Mais ce n'est pas tout. Le paysage du gaming a été profondément transformé par l'essor de modèles alternatifs. Les jeux free-to-play, massivement populaires, captent une part énorme du temps de jeu et des dépenses (via les microtransactions). De même, les services par abonnement comme le Xbox Game Pass, même s'ils augmentent aussi leurs tarifs, offrent un accès à des centaines de titres pour un coût mensuel fixe, rendant l'achat à l'unité moins attractif.

Quelles sont les conséquences pour l'industrie du jeu vidéo ?

Cette polarisation du marché a une conséquence directe : les éditeurs concentrent tous leurs efforts sur cette minorité d' "hyper-passionnés", les seuls jugés "insensibles au prix". C'est ce qui explique la multiplication des éditions Deluxe, Gold ou Collector à plus de 100 €, des accès anticipés payants et des bonus de précommande. La stratégie n'est plus de vendre à tout le monde, mais de vendre plus cher à ceux qui achètent déjà.
▬▬▬▬▬▬
▸ Problèmes à résoudre:
a. Énumérez les éditions de jeux vendues à plus de 100 € que cite l'extrait.
b. D'après l'extrait, sur quel public les éditeurs concentrent-ils tous leurs efforts ?
c. Recopiez s'il vous plaît tout le passage de l'extrait depuis « Quelles sont les » jusqu'à « qui achètent déjà. ».
▬▬▬▬▬▬
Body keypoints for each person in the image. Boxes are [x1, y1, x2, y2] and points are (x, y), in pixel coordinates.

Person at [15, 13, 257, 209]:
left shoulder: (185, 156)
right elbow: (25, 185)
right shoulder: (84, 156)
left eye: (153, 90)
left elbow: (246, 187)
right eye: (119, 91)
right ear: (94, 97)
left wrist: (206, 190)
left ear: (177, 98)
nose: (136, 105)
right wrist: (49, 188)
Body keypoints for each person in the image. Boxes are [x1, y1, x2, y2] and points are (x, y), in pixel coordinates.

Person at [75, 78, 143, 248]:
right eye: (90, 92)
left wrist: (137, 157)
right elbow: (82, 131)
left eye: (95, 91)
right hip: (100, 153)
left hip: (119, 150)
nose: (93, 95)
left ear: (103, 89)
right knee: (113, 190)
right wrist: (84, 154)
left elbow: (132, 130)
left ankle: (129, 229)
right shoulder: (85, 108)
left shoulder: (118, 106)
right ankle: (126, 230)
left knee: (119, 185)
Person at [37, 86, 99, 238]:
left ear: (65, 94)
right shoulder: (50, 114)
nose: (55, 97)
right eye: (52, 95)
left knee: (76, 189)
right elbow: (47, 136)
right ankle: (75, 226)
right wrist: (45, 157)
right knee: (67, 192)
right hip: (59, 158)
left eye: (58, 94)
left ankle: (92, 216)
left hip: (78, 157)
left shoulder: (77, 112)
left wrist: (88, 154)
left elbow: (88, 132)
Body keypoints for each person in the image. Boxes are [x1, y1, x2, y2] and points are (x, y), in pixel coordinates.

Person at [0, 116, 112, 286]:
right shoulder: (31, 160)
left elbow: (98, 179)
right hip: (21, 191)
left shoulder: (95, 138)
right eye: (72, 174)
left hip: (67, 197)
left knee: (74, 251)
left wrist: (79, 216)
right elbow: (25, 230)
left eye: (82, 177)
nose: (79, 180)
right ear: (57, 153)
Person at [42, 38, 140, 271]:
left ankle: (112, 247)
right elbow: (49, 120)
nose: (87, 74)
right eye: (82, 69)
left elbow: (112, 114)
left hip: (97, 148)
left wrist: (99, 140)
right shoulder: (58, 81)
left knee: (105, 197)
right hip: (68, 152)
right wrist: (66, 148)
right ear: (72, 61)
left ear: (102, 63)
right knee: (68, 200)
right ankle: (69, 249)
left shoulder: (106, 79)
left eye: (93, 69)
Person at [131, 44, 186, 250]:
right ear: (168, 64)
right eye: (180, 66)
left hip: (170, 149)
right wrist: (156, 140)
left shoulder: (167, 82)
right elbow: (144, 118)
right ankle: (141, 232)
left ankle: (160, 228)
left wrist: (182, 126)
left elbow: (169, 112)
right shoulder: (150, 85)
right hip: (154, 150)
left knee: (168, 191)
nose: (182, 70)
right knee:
▬▬▬▬▬▬
▸ Réponses par tâche:
a. Deluxe, Gold, Collector

b. Sur la minorité d'"hyper-passionnés", les seuls jugés "insensibles au prix".

c.
Quelles sont les conséquences pour l'industrie du jeu vidéo ?

Cette polarisation du marché a une conséquence directe : les éditeurs concentrent tous leurs efforts sur cette minorité d' "hyper-passionnés", les seuls jugés "insensibles au prix". C'est ce qui explique la multiplication des éditions Deluxe, Gold ou Collector à plus de 100 €, des accès anticipés payants et des bonus de précommande. La stratégie n'est plus de vendre à tout le monde, mais de vendre plus cher à ceux qui achètent déjà.